Criminal Investigations Department (CID) chief Wan Ahmad Najmuddin Mohd however is not fighting to have the money back. This was even though he has been cleared of any wrongdoing by the Malaysian police following an internal inquiry after it was alerted by their Australian counterparts.
Mr Wan Ahmad, who was promoted to CID chief in April last year, had purportedly said his bank account there - opened in 2011 - was used to pay for his daughter’s master’s degree.
At that time, he was the Johor police chief. The SMH report said the account lay dormant for years until September 2016. A week after he concluded a trip to Australia, the account received “a flurry of suspicious cash deposits.”
"Unknown depositors visited branches and ATMs around the country, from Biloela in country Queensland to Devonport in northern Tasmania to Lakemba in Sydney’s west and Melbourne’s CBD," SMH reported.
“The account balance grew by nearly A$290,000 in a month, mostly in structured deposits below A$10,000, the threshold above which law enforcement agencies receive mandatory notifications.”
SMH added that the freezing and forfeiture applications by Australian authorities to the New South Wales Supreme Court were based solely on the structured deposits and did not explore whether Wan Ahmad was involved in the indictable offences.
Mr Wan Ahmad has denied any wrongdoing and said he is not fighting to have the money returned because of high legal costs.
“I’ve given my explanation,” he told Fairfax Media. “My department wrote a letter to the AFP (Australian Federal Police).”
Records showed that he had visited Australia on a tourist visa nine times since 2011, staying for less than a week and sometimes carrying lots of cash.

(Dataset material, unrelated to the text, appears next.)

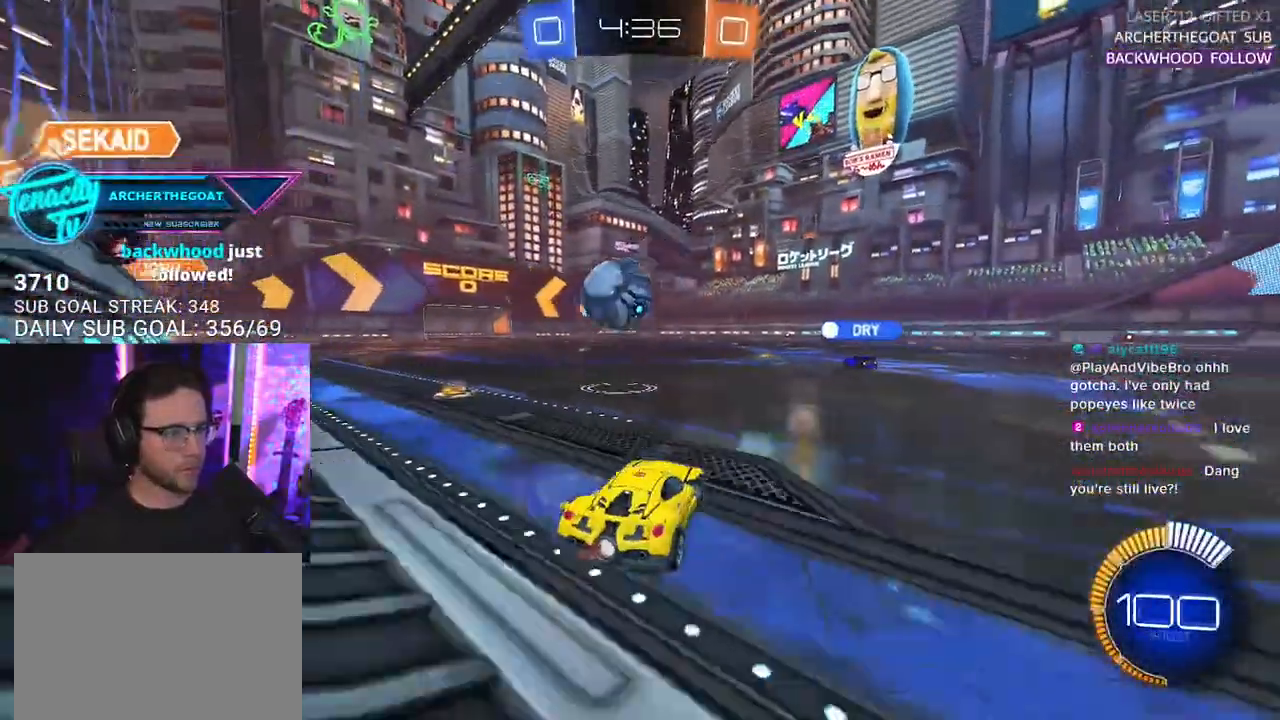
{"buttons": ["R2"], "left_stick": "center", "right_stick": "center", "events": [[150, "left_stick", "center"], [300, "left_stick", "left"], [400, "left_stick", "center"]]}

In December 2012, a year after the account was opened, a deposit of A$30,000 was received while A$8,000 was withdrawn, but after that the account lay dormant until 2016.
Then, less than a week after his final trip in September. a series of deposits from five different states poured in.
"Analysing the constellation of transactions - 54 of which fell below the reporting threshold - the Commonwealth Bank and the financial crime tracker AUSTRAC became alarmed," SMH reported.
“There does not appear to be any apparent lawful reason for the form and manner of the deposits,” an AFP officer from the Criminal Assets Confiscation Taskforce wrote in an affidavit.
SMH said that when the bank first told Mr Wan Ahmad about the closure of the account, a reply came from a hotmail email address asking for the balance to be sent as a cheque.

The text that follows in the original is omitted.